For the entries that follow, state how many lines include the word "public", giving the number and nothing else.

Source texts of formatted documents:
══════
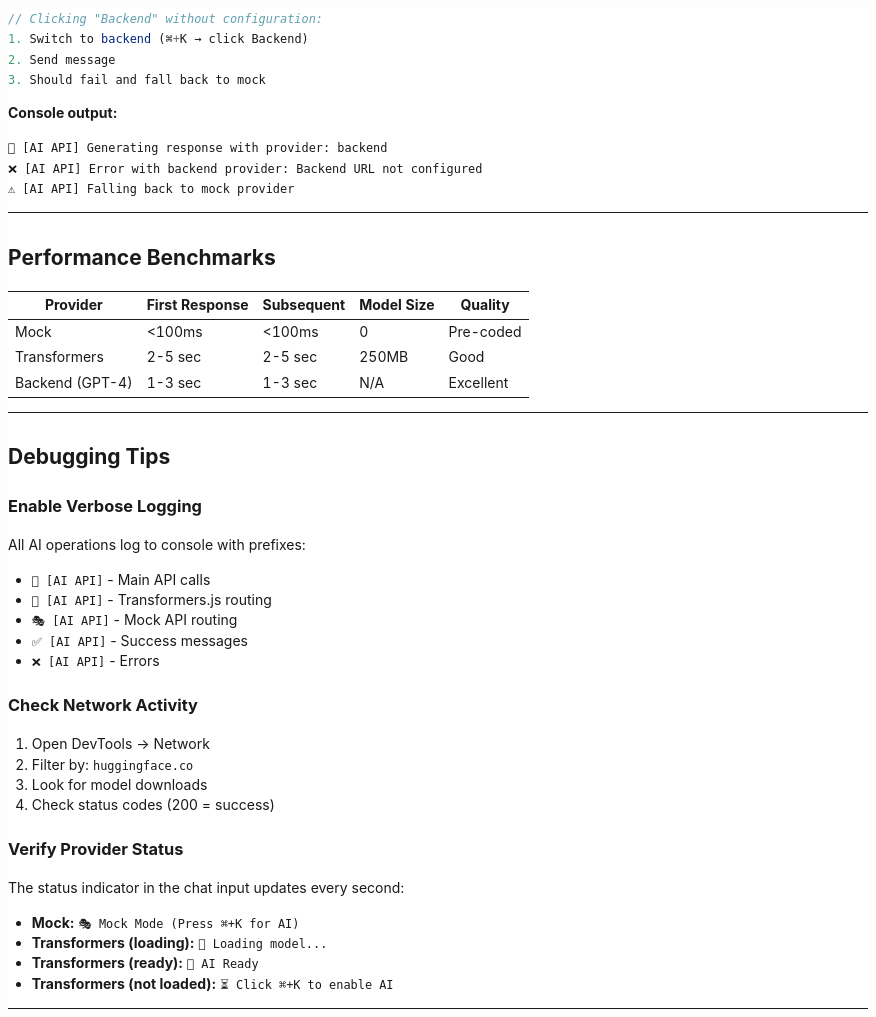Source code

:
 ```javascript
// Clicking "Backend" without configuration:
1. Switch to backend (⌘+K → click Backend)
2. Send message
3. Should fail and fall back to mock
```

**Console output:**
```
💬 [AI API] Generating response with provider: backend
❌ [AI API] Error with backend provider: Backend URL not configured
⚠️ [AI API] Falling back to mock provider
```

---

## Performance Benchmarks

| Provider | First Response | Subsequent | Model Size | Quality |
|----------|---------------|------------|------------|---------|
| Mock | <100ms | <100ms | 0 | Pre-coded |
| Transformers | 2-5 sec | 2-5 sec | 250MB | Good |
| Backend (GPT-4) | 1-3 sec | 1-3 sec | N/A | Excellent |

---

## Debugging Tips

### Enable Verbose Logging

All AI operations log to console with prefixes:
- `💬 [AI API]` - Main API calls
- `🤖 [AI API]` - Transformers.js routing
- `🎭 [AI API]` - Mock API routing
- `✅ [AI API]` - Success messages
- `❌ [AI API]` - Errors

### Check Network Activity

1. Open DevTools → Network
2. Filter by: `huggingface.co`
3. Look for model downloads
4. Check status codes (200 = success)

### Verify Provider Status

The status indicator in the chat input updates every second:
- **Mock:** `🎭 Mock Mode (Press ⌘+K for AI)`
- **Transformers (loading):** `🔄 Loading model...`
- **Transformers (ready):** `🤖 AI Ready`
- **Transformers (not loaded):** `⏳ Click ⌘+K to enable AI`

---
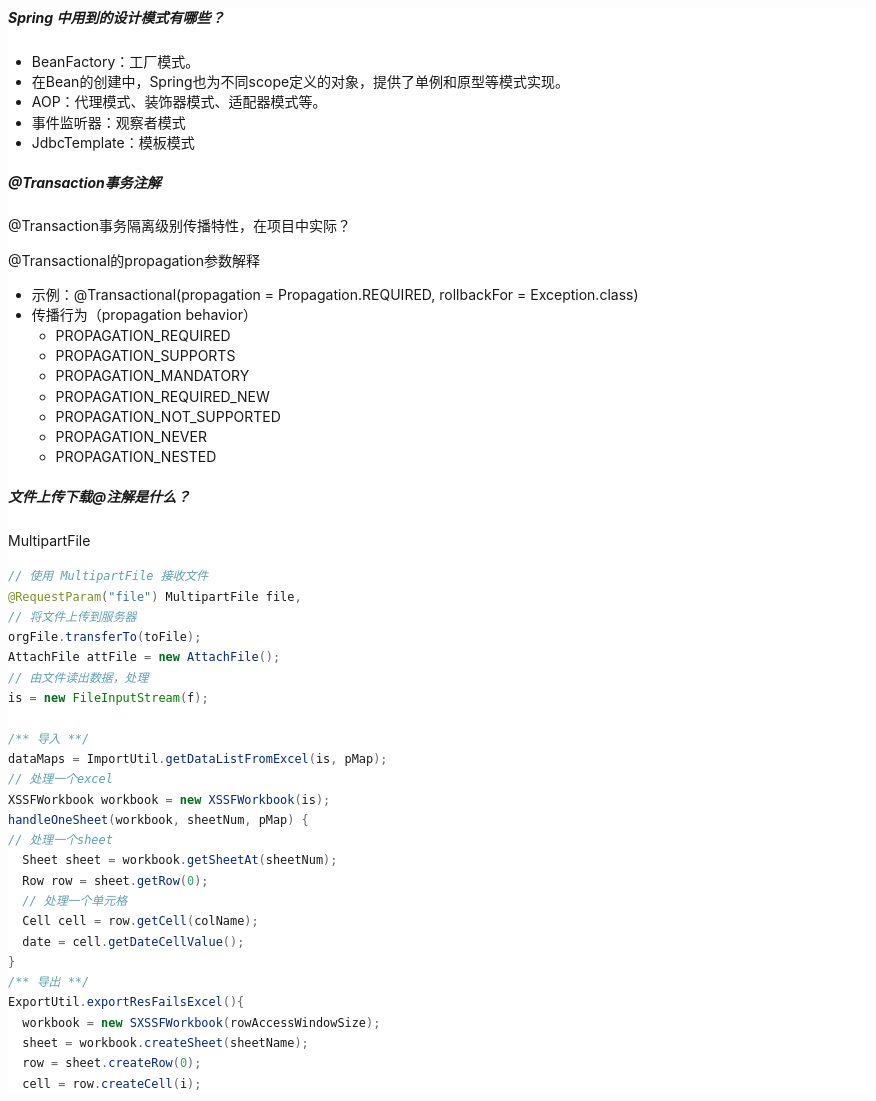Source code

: 



##### Spring 中用到的设计模式有哪些？

- BeanFactory：工厂模式。
- 在Bean的创建中，Spring也为不同scope定义的对象，提供了单例和原型等模式实现。
- AOP：代理模式、装饰器模式、适配器模式等。
- 事件监听器：观察者模式
- JdbcTemplate：模板模式





##### @Transaction事务注解

@Transaction事务隔离级别传播特性，在项目中实际？

@Transactional的propagation参数解释

* 示例：@Transactional(propagation = Propagation.REQUIRED, rollbackFor = Exception.class)
* 传播行为（propagation behavior）
    * PROPAGATION_REQUIRED
    * PROPAGATION_SUPPORTS
    * PROPAGATION_MANDATORY
    * PROPAGATION_REQUIRED_NEW
    * PROPAGATION_NOT_SUPPORTED
    * PROPAGATION_NEVER
    * PROPAGATION_NESTED



##### 文件上传下载@注解是什么？

MultipartFile

```java
// 使用 MultipartFile 接收文件
@RequestParam("file") MultipartFile file,
// 将文件上传到服务器
orgFile.transferTo(toFile);
AttachFile attFile = new AttachFile();
// 由文件读出数据，处理
is = new FileInputStream(f);

/** 导入 **/
dataMaps = ImportUtil.getDataListFromExcel(is, pMap);
// 处理一个excel
XSSFWorkbook workbook = new XSSFWorkbook(is);
handleOneSheet(workbook, sheetNum, pMap) {
// 处理一个sheet
  Sheet sheet = workbook.getSheetAt(sheetNum);
  Row row = sheet.getRow(0);
  // 处理一个单元格
  Cell cell = row.getCell(colName);
  date = cell.getDateCellValue();
}
/** 导出 **/
ExportUtil.exportResFailsExcel(){
  workbook = new SXSSFWorkbook(rowAccessWindowSize);
  sheet = workbook.createSheet(sheetName);
  row = sheet.createRow(0);
  cell = row.createCell(i);
```
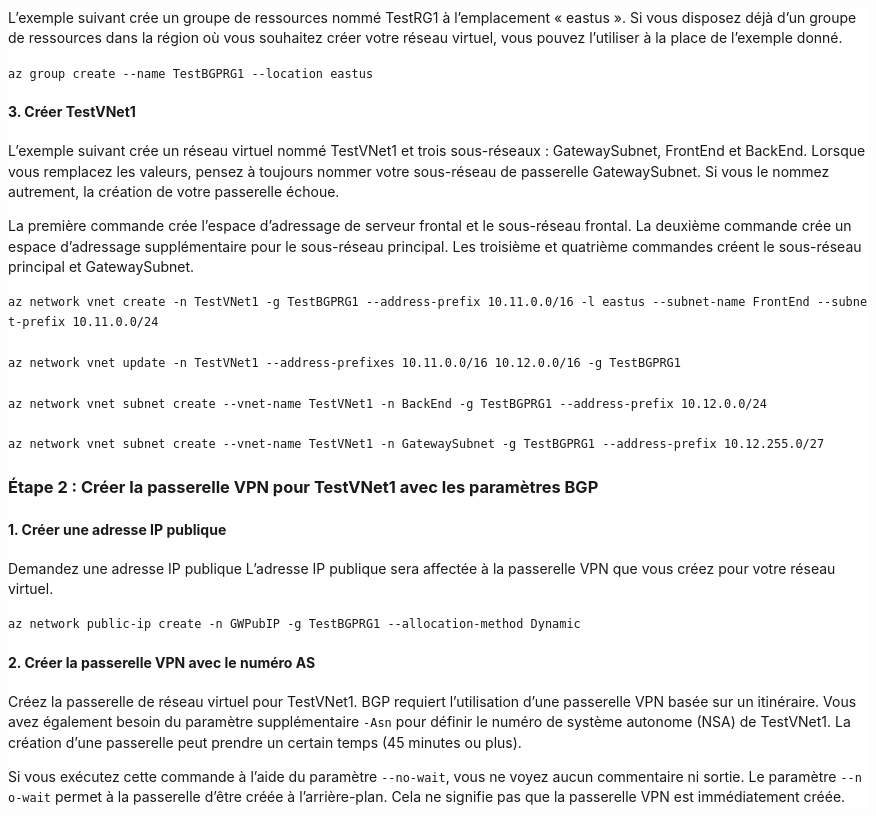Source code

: L’exemple suivant crée un groupe de ressources nommé TestRG1 à l’emplacement « eastus ». Si vous disposez déjà d’un groupe de ressources dans la région où vous souhaitez créer votre réseau virtuel, vous pouvez l’utiliser à la place de l’exemple donné.

```azurecli
az group create --name TestBGPRG1 --location eastus
```

#### <a name="3-create-testvnet1"></a>3. Créer TestVNet1

L’exemple suivant crée un réseau virtuel nommé TestVNet1 et trois sous-réseaux : GatewaySubnet, FrontEnd et BackEnd. Lorsque vous remplacez les valeurs, pensez à toujours nommer votre sous-réseau de passerelle GatewaySubnet. Si vous le nommez autrement, la création de votre passerelle échoue.

La première commande crée l’espace d’adressage de serveur frontal et le sous-réseau frontal. La deuxième commande crée un espace d’adressage supplémentaire pour le sous-réseau principal. Les troisième et quatrième commandes créent le sous-réseau principal et GatewaySubnet.

```azurecli
az network vnet create -n TestVNet1 -g TestBGPRG1 --address-prefix 10.11.0.0/16 -l eastus --subnet-name FrontEnd --subnet-prefix 10.11.0.0/24 
 
az network vnet update -n TestVNet1 --address-prefixes 10.11.0.0/16 10.12.0.0/16 -g TestBGPRG1 
 
az network vnet subnet create --vnet-name TestVNet1 -n BackEnd -g TestBGPRG1 --address-prefix 10.12.0.0/24 
 
az network vnet subnet create --vnet-name TestVNet1 -n GatewaySubnet -g TestBGPRG1 --address-prefix 10.12.255.0/27 
```

### <a name="step-2-create-the-vpn-gateway-for-testvnet1-with-bgp-parameters"></a>Étape 2 : Créer la passerelle VPN pour TestVNet1 avec les paramètres BGP

#### <a name="1-create-the-public-ip-address"></a>1. Créer une adresse IP publique

Demandez une adresse IP publique L’adresse IP publique sera affectée à la passerelle VPN que vous créez pour votre réseau virtuel.

```azurecli
az network public-ip create -n GWPubIP -g TestBGPRG1 --allocation-method Dynamic 
```

#### <a name="2-create-the-vpn-gateway-with-the-as-number"></a>2. Créer la passerelle VPN avec le numéro AS

Créez la passerelle de réseau virtuel pour TestVNet1. BGP requiert l’utilisation d’une passerelle VPN basée sur un itinéraire. Vous avez également besoin du paramètre supplémentaire `-Asn` pour définir le numéro de système autonome (NSA) de TestVNet1. La création d’une passerelle peut prendre un certain temps (45 minutes ou plus). 

Si vous exécutez cette commande à l’aide du paramètre `--no-wait`, vous ne voyez aucun commentaire ni sortie. Le paramètre `--no-wait` permet à la passerelle d’être créée à l’arrière-plan. Cela ne signifie pas que la passerelle VPN est immédiatement créée.
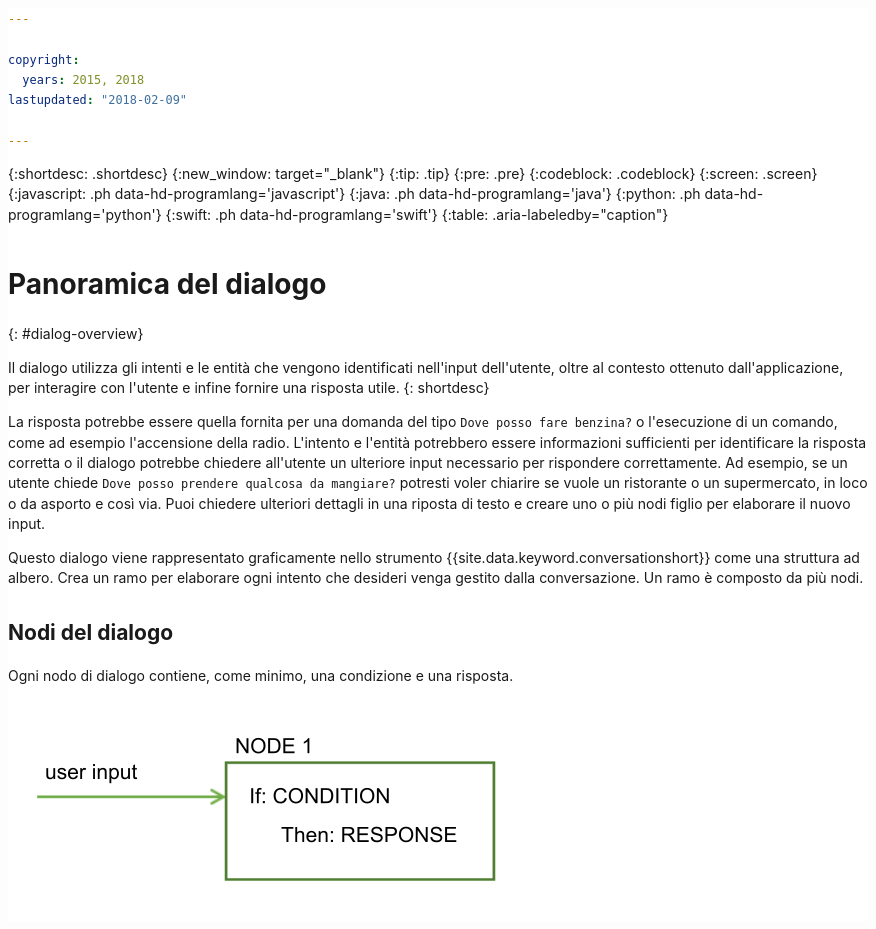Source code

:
 ```yaml
---

copyright:
  years: 2015, 2018
lastupdated: "2018-02-09"

---
```


{:shortdesc: .shortdesc}
{:new_window: target="_blank"}
{:tip: .tip}
{:pre: .pre}
{:codeblock: .codeblock}
{:screen: .screen}
{:javascript: .ph data-hd-programlang='javascript'}
{:java: .ph data-hd-programlang='java'}
{:python: .ph data-hd-programlang='python'}
{:swift: .ph data-hd-programlang='swift'}
{:table: .aria-labeledby="caption"}

# Panoramica del dialogo
{: #dialog-overview}

Il dialogo utilizza gli intenti e le entità che vengono identificati nell'input dell'utente, oltre al contesto ottenuto dall'applicazione, per interagire con l'utente e infine fornire una risposta utile.
{: shortdesc}

La risposta potrebbe essere quella fornita per una domanda del tipo `Dove posso fare benzina?` o l'esecuzione di un comando, come ad esempio l'accensione della radio. L'intento e l'entità potrebbero essere informazioni sufficienti per identificare la risposta corretta o il dialogo potrebbe chiedere all'utente un ulteriore input necessario per rispondere correttamente. Ad esempio, se un utente chiede `Dove posso prendere qualcosa da mangiare?` potresti voler chiarire se vuole un ristorante o un supermercato, in loco o da asporto e così via. Puoi chiedere ulteriori dettagli in una riposta di testo e creare uno o più nodi figlio per elaborare il nuovo input.

<iframe class="embed-responsive-item" id="youtubeplayer" type="text/html" width="640" height="390" src="https://www.youtube.com/embed/oQUpejt6d84?rel=0" frameborder="0" webkitallowfullscreen mozallowfullscreen allowfullscreen> </iframe>

Questo dialogo viene rappresentato graficamente nello strumento {{site.data.keyword.conversationshort}} come una struttura ad albero. Crea un ramo per elaborare ogni intento che desideri venga gestito dalla conversazione. Un ramo è composto da più nodi.

## Nodi del dialogo

Ogni nodo di dialogo contiene, come minimo, una condizione e una risposta.

![Mostra l'input utente che va a una casella che contiene l'istruzione If: CONDITION, Then: RESPONSE](images/node1-empty.png)
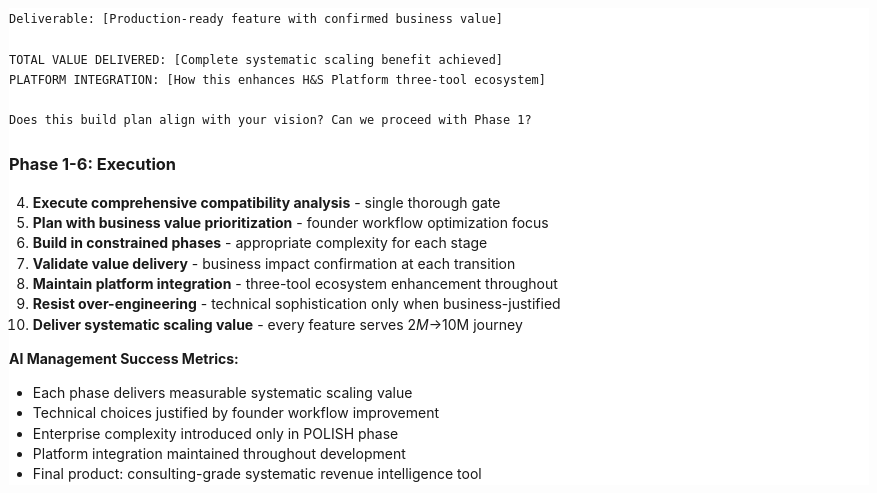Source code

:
 ```
Deliverable: [Production-ready feature with confirmed business value]

TOTAL VALUE DELIVERED: [Complete systematic scaling benefit achieved]
PLATFORM INTEGRATION: [How this enhances H&S Platform three-tool ecosystem]

Does this build plan align with your vision? Can we proceed with Phase 1?
```

### **Phase 1-6: Execution**
4. **Execute comprehensive compatibility analysis** - single thorough gate
5. **Plan with business value prioritization** - founder workflow optimization focus  
6. **Build in constrained phases** - appropriate complexity for each stage
7. **Validate value delivery** - business impact confirmation at each transition
8. **Maintain platform integration** - three-tool ecosystem enhancement throughout
9. **Resist over-engineering** - technical sophistication only when business-justified
10. **Deliver systematic scaling value** - every feature serves $2M→$10M journey

**AI Management Success Metrics:**
- Each phase delivers measurable systematic scaling value
- Technical choices justified by founder workflow improvement
- Enterprise complexity introduced only in POLISH phase
- Platform integration maintained throughout development
- Final product: consulting-grade systematic revenue intelligence tool
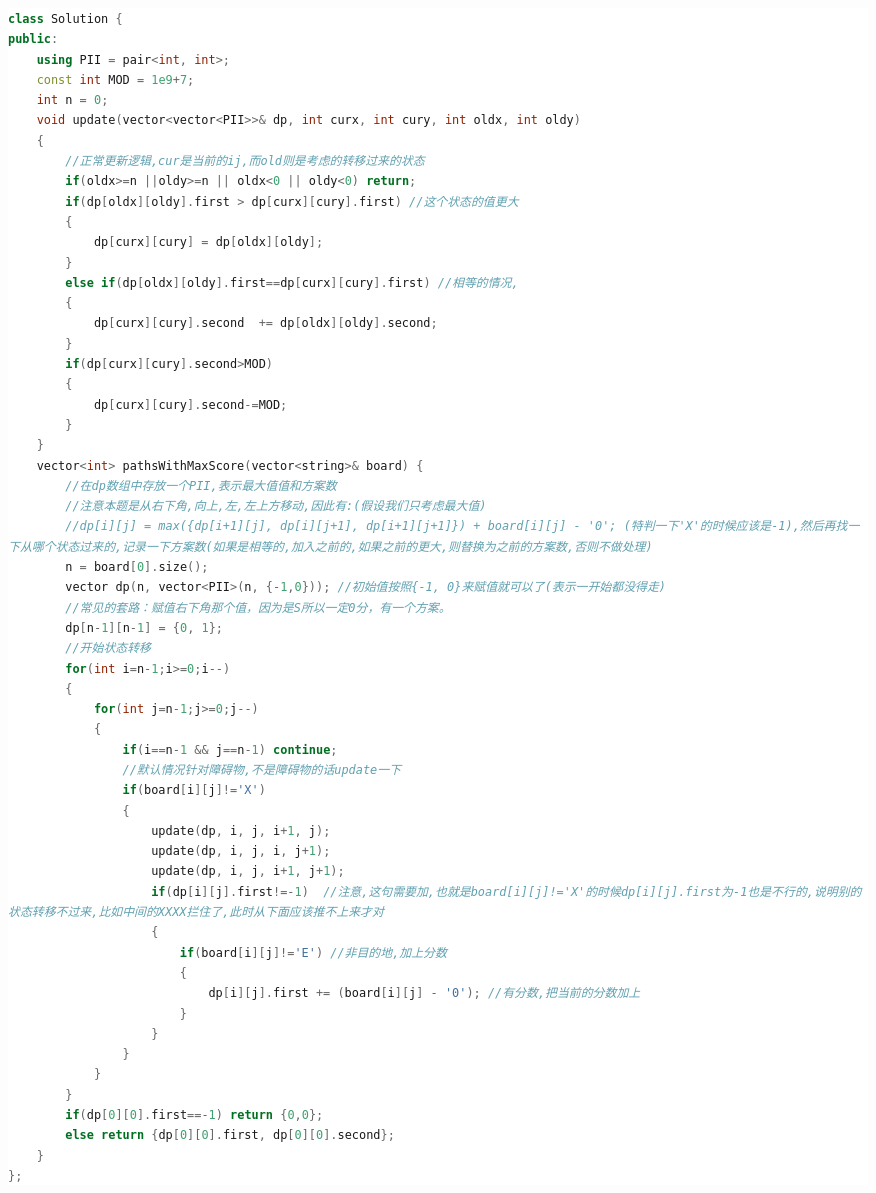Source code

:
 ```c++
class Solution {
public:
    using PII = pair<int, int>;
    const int MOD = 1e9+7;
    int n = 0;
    void update(vector<vector<PII>>& dp, int curx, int cury, int oldx, int oldy)
    {
        //正常更新逻辑,cur是当前的ij,而old则是考虑的转移过来的状态
        if(oldx>=n ||oldy>=n || oldx<0 || oldy<0) return;
        if(dp[oldx][oldy].first > dp[curx][cury].first) //这个状态的值更大
        {
            dp[curx][cury] = dp[oldx][oldy];
        }
        else if(dp[oldx][oldy].first==dp[curx][cury].first) //相等的情况,
        {
            dp[curx][cury].second  += dp[oldx][oldy].second;
        }
        if(dp[curx][cury].second>MOD)
        {
            dp[curx][cury].second-=MOD;
        }
    }
    vector<int> pathsWithMaxScore(vector<string>& board) {
        //在dp数组中存放一个PII,表示最大值值和方案数
        //注意本题是从右下角,向上,左,左上方移动,因此有:(假设我们只考虑最大值)
        //dp[i][j] = max({dp[i+1][j], dp[i][j+1], dp[i+1][j+1]}) + board[i][j] - '0'; (特判一下'X'的时候应该是-1),然后再找一下从哪个状态过来的,记录一下方案数(如果是相等的,加入之前的,如果之前的更大,则替换为之前的方案数,否则不做处理)
        n = board[0].size();
        vector dp(n, vector<PII>(n, {-1,0})); //初始值按照{-1, 0}来赋值就可以了(表示一开始都没得走)
        //常见的套路：赋值右下角那个值，因为是S所以一定0分，有一个方案。
        dp[n-1][n-1] = {0, 1}; 
        //开始状态转移
        for(int i=n-1;i>=0;i--)
        {
            for(int j=n-1;j>=0;j--)
            {
                if(i==n-1 && j==n-1) continue;
                //默认情况针对障碍物,不是障碍物的话update一下
                if(board[i][j]!='X')
                {
                    update(dp, i, j, i+1, j);
                    update(dp, i, j, i, j+1);
                    update(dp, i, j, i+1, j+1);
                    if(dp[i][j].first!=-1)  //注意,这句需要加,也就是board[i][j]!='X'的时候dp[i][j].first为-1也是不行的,说明别的状态转移不过来,比如中间的XXXX拦住了,此时从下面应该推不上来才对
                    {
                        if(board[i][j]!='E') //非目的地,加上分数
                        {
                            dp[i][j].first += (board[i][j] - '0'); //有分数,把当前的分数加上
                        }
                    }
                }
            }
        }
        if(dp[0][0].first==-1) return {0,0};
        else return {dp[0][0].first, dp[0][0].second};
    }
};
```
══════
» **Result below**:
3